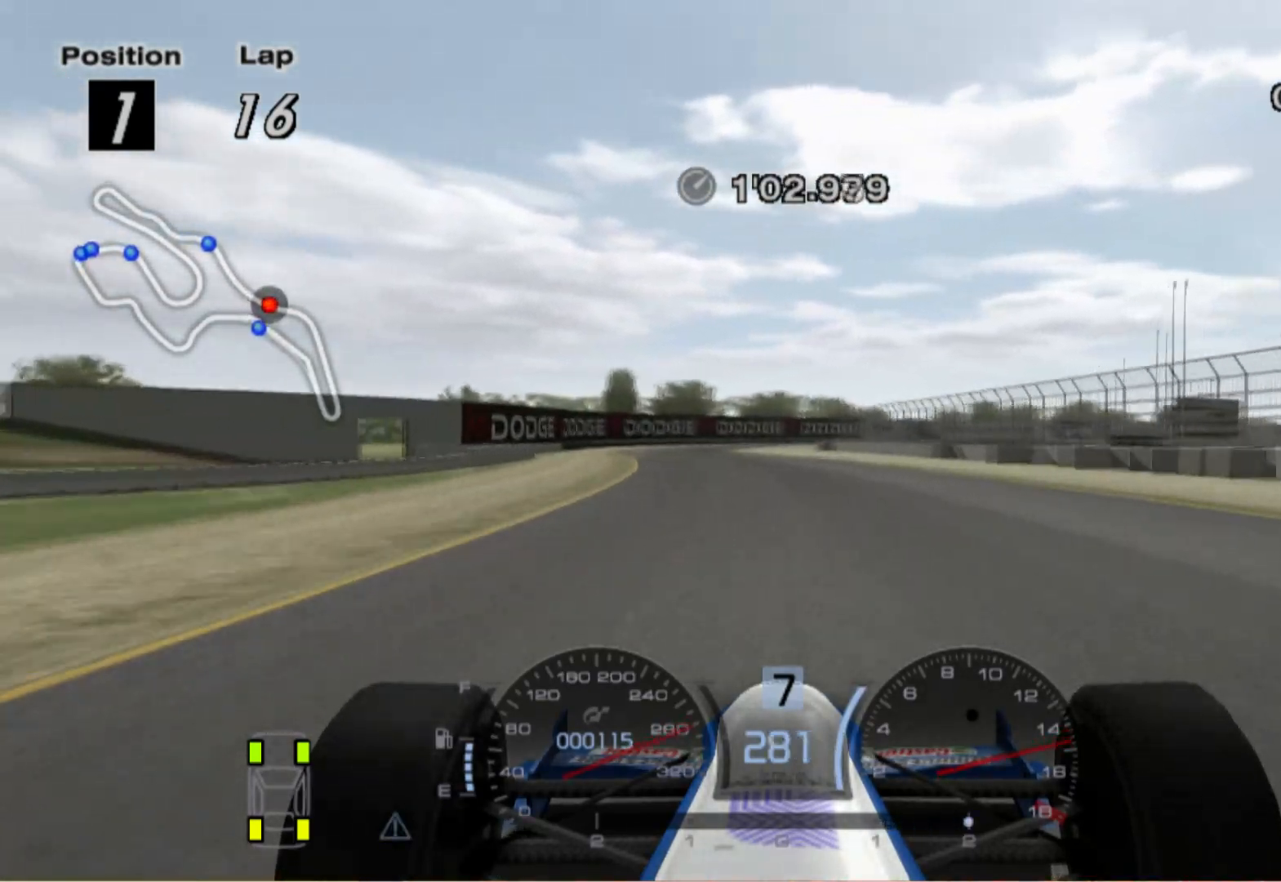
{"buttons": [], "left_stick": "right", "right_stick": "center", "events": [[200, "left_stick", "center"], [500, "left_stick", "right"]]}
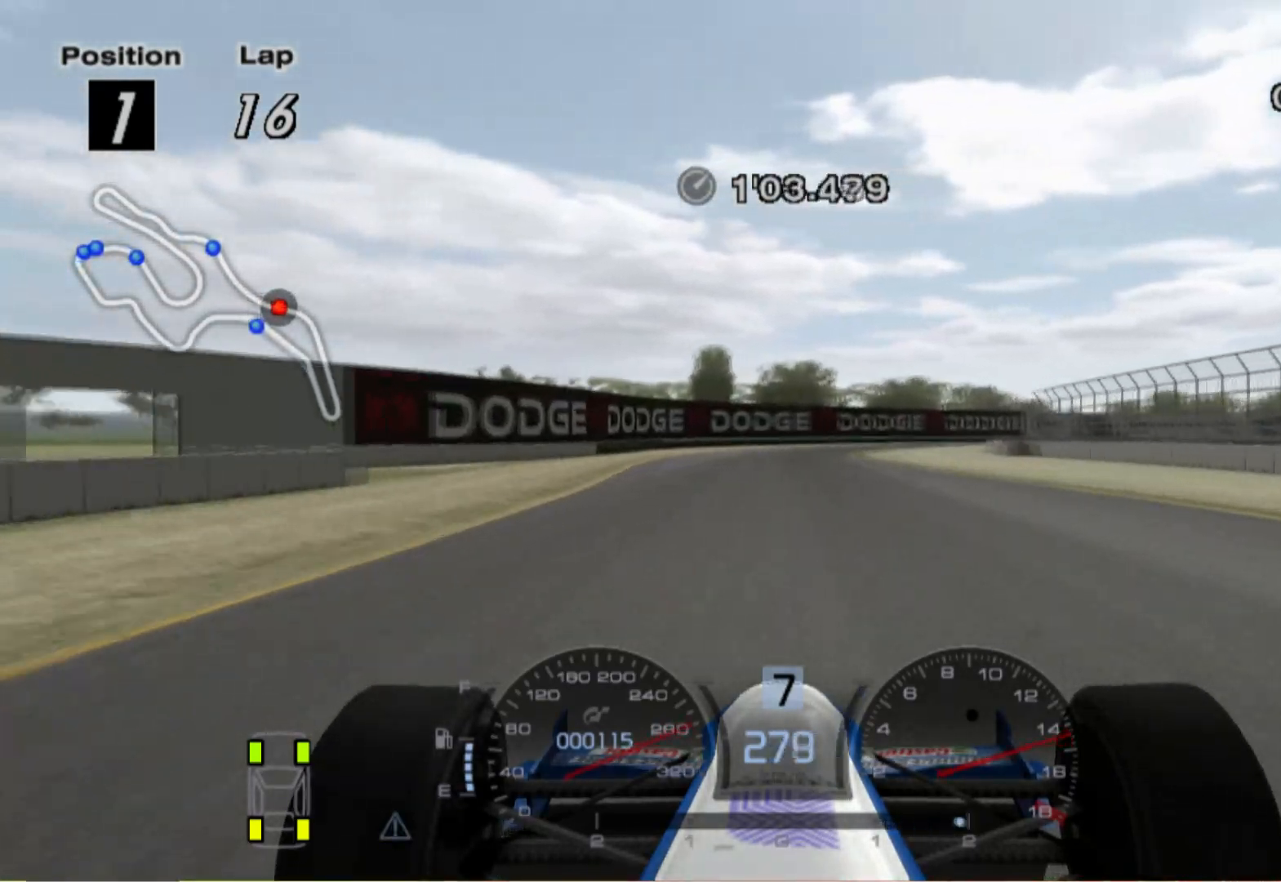
{"buttons": [], "left_stick": "right", "right_stick": "center", "events": [[80, "L2", "down"], [220, "L2", "up"]]}
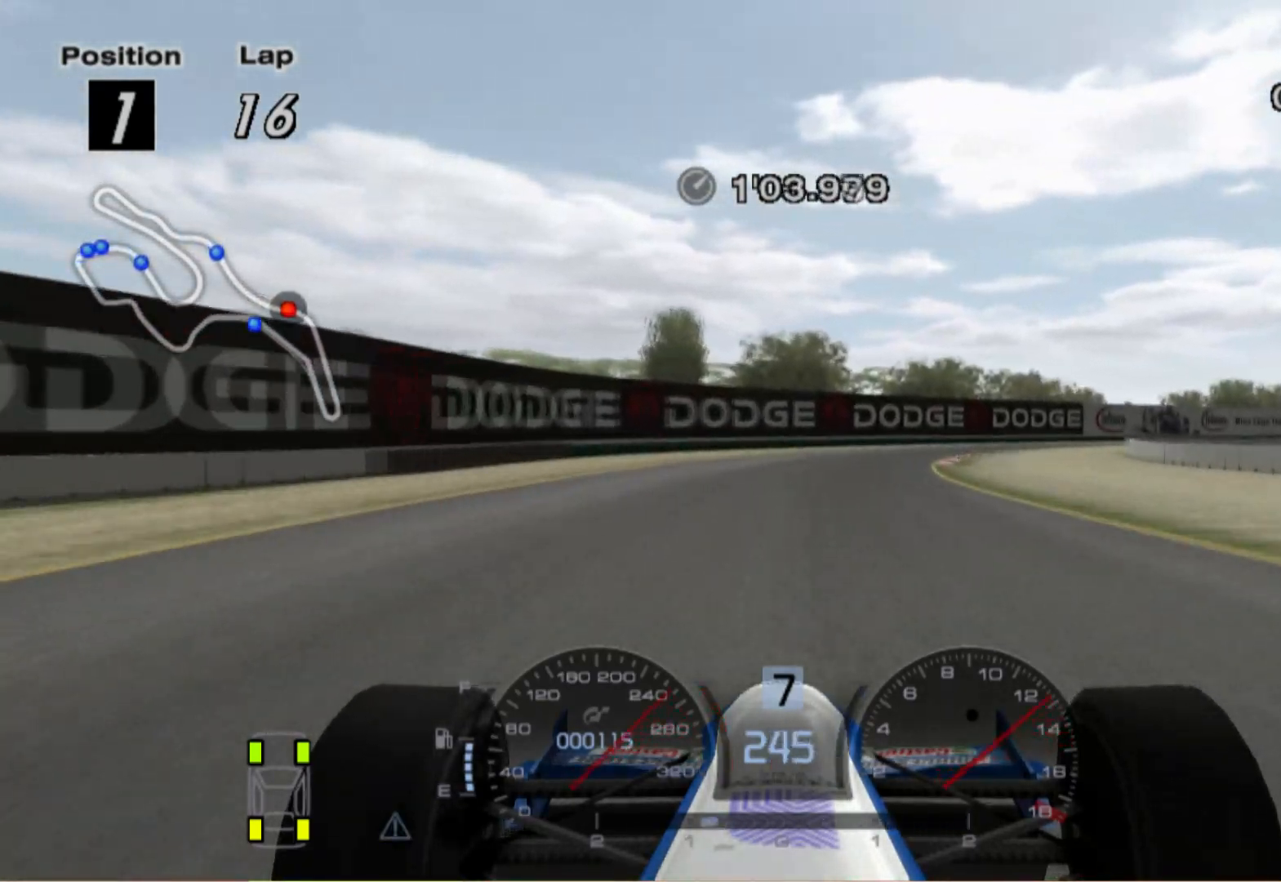
{"buttons": [], "left_stick": "right", "right_stick": "center", "events": []}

★ ★ ★ ★ ★

• TASK DESCRIPTION: When you copy the data, keep every line exact and leave out each picture.

• TASK OUTPUT:
{"buttons": [], "left_stick": "right", "right_stick": "center", "events": [[200, "left_stick", "center"], [500, "left_stick", "right"]]}
{"buttons": [], "left_stick": "right", "right_stick": "center", "events": [[80, "L2", "down"], [220, "L2", "up"]]}
{"buttons": [], "left_stick": "right", "right_stick": "center", "events": []}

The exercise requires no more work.